As discussed in Part 1, Traditional RAID used by SAN/NAS and Hyper-converged solutions using Object based storage both suffer similar issues when recovering from drive or node failure.

Where as Nutanix Hyper-converged solution using the Nutanix Distributed File System (NDFS) can restore resiliency following a drive or node failure faster and with lower impact thanks to its highly granular and distributed architecture, meaning more consistent performance for virtual machines.

Rule of Thumb: Sizing for Storage Performance in the new world.

In the new world where storage performance is decoupled with capacity with new read/write caching and Hyper-Converged solutions, I always get asked:

How do I size the caching or Hyper-Converged solution to ensure I get the storage performance I need.

Obviously I work for Nutanix, so this question comes from prospective or existing Nutanix customers, but its also relevant to other products in the market, such as PernixData or any Hybrid (SSD+SAS/SATA) solution.
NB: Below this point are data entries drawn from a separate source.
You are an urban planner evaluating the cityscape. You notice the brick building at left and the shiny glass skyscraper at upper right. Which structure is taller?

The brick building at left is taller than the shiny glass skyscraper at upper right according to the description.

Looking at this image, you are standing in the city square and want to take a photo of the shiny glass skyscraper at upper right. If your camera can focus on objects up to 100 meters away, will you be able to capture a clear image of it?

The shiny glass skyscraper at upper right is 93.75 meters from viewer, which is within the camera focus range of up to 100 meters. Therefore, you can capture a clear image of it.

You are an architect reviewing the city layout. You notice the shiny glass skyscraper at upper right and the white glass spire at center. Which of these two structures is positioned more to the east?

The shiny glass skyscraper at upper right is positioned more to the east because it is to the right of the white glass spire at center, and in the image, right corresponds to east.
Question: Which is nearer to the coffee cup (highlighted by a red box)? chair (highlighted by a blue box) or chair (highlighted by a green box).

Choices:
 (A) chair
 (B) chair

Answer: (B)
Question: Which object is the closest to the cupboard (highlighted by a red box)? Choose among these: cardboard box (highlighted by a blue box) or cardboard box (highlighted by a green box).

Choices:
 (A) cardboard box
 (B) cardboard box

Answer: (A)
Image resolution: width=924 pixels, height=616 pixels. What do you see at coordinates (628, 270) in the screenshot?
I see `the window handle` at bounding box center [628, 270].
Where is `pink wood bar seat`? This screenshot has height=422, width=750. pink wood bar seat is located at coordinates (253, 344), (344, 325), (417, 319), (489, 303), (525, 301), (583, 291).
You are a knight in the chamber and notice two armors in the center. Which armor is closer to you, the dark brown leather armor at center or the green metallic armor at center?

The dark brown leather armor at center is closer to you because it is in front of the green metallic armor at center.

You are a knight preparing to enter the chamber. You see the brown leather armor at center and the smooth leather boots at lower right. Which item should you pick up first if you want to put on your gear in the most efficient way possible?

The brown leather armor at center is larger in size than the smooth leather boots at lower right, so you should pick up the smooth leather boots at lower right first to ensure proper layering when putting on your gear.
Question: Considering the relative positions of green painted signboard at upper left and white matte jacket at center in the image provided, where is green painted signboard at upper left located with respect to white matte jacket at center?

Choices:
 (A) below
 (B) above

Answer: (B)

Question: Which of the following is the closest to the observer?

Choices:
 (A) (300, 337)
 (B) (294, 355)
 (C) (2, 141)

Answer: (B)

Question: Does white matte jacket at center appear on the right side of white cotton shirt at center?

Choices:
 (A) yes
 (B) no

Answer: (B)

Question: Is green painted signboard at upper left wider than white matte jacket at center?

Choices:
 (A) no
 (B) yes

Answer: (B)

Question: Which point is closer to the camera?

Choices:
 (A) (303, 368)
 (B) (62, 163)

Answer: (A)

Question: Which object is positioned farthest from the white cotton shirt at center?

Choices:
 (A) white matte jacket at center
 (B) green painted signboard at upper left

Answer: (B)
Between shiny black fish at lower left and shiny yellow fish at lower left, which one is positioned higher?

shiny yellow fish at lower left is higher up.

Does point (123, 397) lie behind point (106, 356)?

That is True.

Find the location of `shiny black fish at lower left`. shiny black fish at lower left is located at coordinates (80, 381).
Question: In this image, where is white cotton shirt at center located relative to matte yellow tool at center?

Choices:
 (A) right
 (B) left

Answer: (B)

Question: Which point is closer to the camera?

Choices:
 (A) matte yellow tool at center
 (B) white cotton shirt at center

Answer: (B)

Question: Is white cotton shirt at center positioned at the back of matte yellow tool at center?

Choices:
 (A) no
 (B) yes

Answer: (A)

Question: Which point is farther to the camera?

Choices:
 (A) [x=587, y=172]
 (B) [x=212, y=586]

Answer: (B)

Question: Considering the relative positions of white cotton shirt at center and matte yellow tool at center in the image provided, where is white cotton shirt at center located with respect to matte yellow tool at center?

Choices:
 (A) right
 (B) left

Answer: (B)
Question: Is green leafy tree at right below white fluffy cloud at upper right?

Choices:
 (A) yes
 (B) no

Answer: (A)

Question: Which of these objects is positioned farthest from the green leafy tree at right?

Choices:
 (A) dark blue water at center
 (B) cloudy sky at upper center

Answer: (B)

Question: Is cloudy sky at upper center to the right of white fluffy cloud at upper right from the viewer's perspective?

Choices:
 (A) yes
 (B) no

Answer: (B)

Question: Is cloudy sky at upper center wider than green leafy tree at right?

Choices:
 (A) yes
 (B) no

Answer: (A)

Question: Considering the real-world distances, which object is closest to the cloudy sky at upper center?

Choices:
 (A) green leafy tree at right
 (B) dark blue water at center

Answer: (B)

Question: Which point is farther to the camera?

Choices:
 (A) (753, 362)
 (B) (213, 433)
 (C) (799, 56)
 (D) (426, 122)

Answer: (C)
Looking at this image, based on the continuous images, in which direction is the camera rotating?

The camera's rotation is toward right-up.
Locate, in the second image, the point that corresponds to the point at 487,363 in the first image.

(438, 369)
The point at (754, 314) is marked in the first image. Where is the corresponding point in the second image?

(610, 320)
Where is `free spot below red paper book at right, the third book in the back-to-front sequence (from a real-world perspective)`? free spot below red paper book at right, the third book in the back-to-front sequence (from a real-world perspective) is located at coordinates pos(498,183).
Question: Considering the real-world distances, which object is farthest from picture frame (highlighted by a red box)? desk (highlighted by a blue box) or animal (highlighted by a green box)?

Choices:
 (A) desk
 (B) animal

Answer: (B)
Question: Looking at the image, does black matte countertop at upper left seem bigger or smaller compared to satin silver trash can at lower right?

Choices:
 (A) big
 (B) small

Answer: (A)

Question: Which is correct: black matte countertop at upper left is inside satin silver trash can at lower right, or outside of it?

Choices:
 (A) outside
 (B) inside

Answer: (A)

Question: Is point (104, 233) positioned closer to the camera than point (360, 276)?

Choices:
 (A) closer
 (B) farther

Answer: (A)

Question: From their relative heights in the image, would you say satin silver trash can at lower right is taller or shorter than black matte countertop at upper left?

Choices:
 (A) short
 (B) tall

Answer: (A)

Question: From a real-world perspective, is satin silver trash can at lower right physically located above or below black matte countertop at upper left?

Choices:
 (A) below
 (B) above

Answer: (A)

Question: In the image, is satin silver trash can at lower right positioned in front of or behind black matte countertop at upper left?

So for indicative sizing (i.e.: Presales) where definitive information is not available and/or where you cannot conduct a detailed assessment , I use the following simple Rule of Thumb.

Take your last two monthly full backups, and take the delta between them and multiply that by 3.

So if my full backup from August was 10TB and my full backups from September is 11TB, my delta is 1TB. I then multiply that by 3 and we get 3TB which is our assumption of the “Active Working Set” or in basic terms, the data which needs performance. (Because cold or inactive data can sit on any tier without causing performance issues).

Now I  size my SSD tier for 3TB of usable capacity.

The next question is:

Why multiple the backup data delta by 3?

This is based on an assumption (since we don’t have any hard data to go on) that the Read/Write ratio is 70% Read, 30% write.

Now those of you familiar with this thing called Maths, would argue 70/30 is 2.33333 which is true. So rounding up to 3 is essentially a buffer.

I have found this rule of thumb works very well, and customers I have worked with have effectively had All Flash Array performance because the “Active Working Set” all resides within the SSD tier.

Caveats to this rule of thumb.

1. If a customer does a significant amount of deletions during the month, the delta may be smaller and result in an undersized SSD tier.

Mitigation: Review several months of full backup logs and average the delta.

2. If the environment’s Read/Write ratio is much higher than 70/30, then the delta from the backup multiplied by 3 may again result in  an undersized SSD tier.

Mitigation: Perform some investigation into your most critical workloads and validate or correct the assumption of multiplying by 3

3. This rule of thumb is for Server workloads, not VDI.

VDI Read/Write ratio is generally almost opposite to server, and around 30/70 Read/Write. However the SSD tier for VDI should be sized taking into account the benefits of VAAI/VCAI cloning and things like de duplication (for Memory and SSD tiers) which some products, like Nutanix offer.

Summary / Disclaimer

This rule of thumb works for me 90% of the time when designing Nutanix solutions, but your results may vary depending on the platform you use.

I welcome any feedback or suggestions of alternate sizing strategies which I will update the post with where appropriate.